Örnek mi istiyorsunuz, alın size 28 Ağustos 2012 tarihli çok güncel bir gazete haberi. “New York Times gazetesinin haberine göre, Ortadoğu'daki karışıklık ABD'ye yaradı. ABD 2010 yılında 21,4 milyar dolar olan silah satışını 2011'de üçe katlayarak 66,3 dolara çıkardı.” Dünya silah ticaretinde ilk sırada yer alan ABD'nin ardından ikinci sırayı son krizde Suriye’yi destekleyen Rusya aldı. Bu kapsamda Rusya'nın yaptığı silah ihracatı ise 4,8 milyar dolar oldu. En fazla silah satan üçüncü ülke ise Almanya olmuş. Binlerce insanını bölücü teröre kurban vermiş, ekonomisi, huzuru, dış politikası terör yoluyla ipotek altına alınmış olan Türkiye’de demokrasi ve özgürlük palavralarıyla, terörü destekleyip teşvik edenlerin bu gerçekleri bilmemesi imkânsızdır. Eğer 1984’ten beri süren bölücü terör olmasa Türkiye’nin ekonomik zenginliğinin ne olabileceğini hiç düşündünüz mü? İçte ise terörün çok dikkat edilmeyen başka bir boyutu vardır. Çünkü bu iş zamanla siyasi, sosyal, ekonomik boyutları olan bir sektöre dönüşür.  Prof. Dr. Deniz Ülke Arıboğan’ın Akşam Gazetesi’ndeki köşe yazısında belirttiği gibi;“Yüz binlerce insanın geçim kaynağı haline geldiğini biliyor muyuz bu sürecin? Terörle mücadele vesilesiyle 70 bin korucunun maaşa bağlandığını, milyarlarca dolarlık kaçakçılığa göz yumulduğunu, uyuşturucu trafiğinin beslendiğini, silah satışlarının tetiklendiğini, insanların prestij ve makam elde ettiğini de görüyor muyuz?

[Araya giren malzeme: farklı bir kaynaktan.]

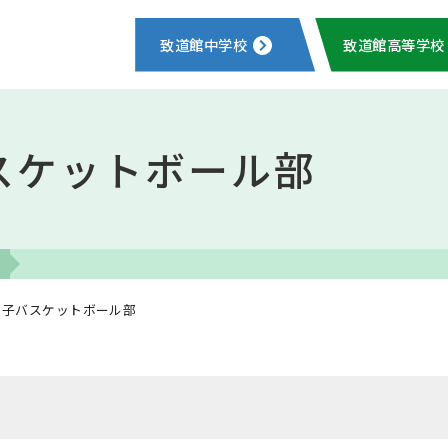
致道館中学校
致道館高等学校
スケットボール部
女子バスケットボール部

Diğer taraftan kendisine özgürlük savaşçısı süsü verenlerin uyuşturucu paralarından, kestikleri haraçtan, istihbarat servisleriyle el ele yürüyüşlerinden edindikleri kazanımları hesaba döküyor muyuz? Bu yolla siyasi kimlik edinenler, şöhrete kavuşanlar, parasının hesabını bile yapamayacak durumda olanlar da cabası.” Yine Arıboğan herkese ibret olacak güzel bir tespitte bulunmuş; “Terörün, bazı azınlıkları çoğunluğun kanıyla beslemenin dışında bir işlevi yoktur. Terörle ne devlet kurulur, ne ülke bölünür, ne hak elde edilir. Buna karşın zengin olunur, prestij ve oy kazanılır, güç devşirilir.”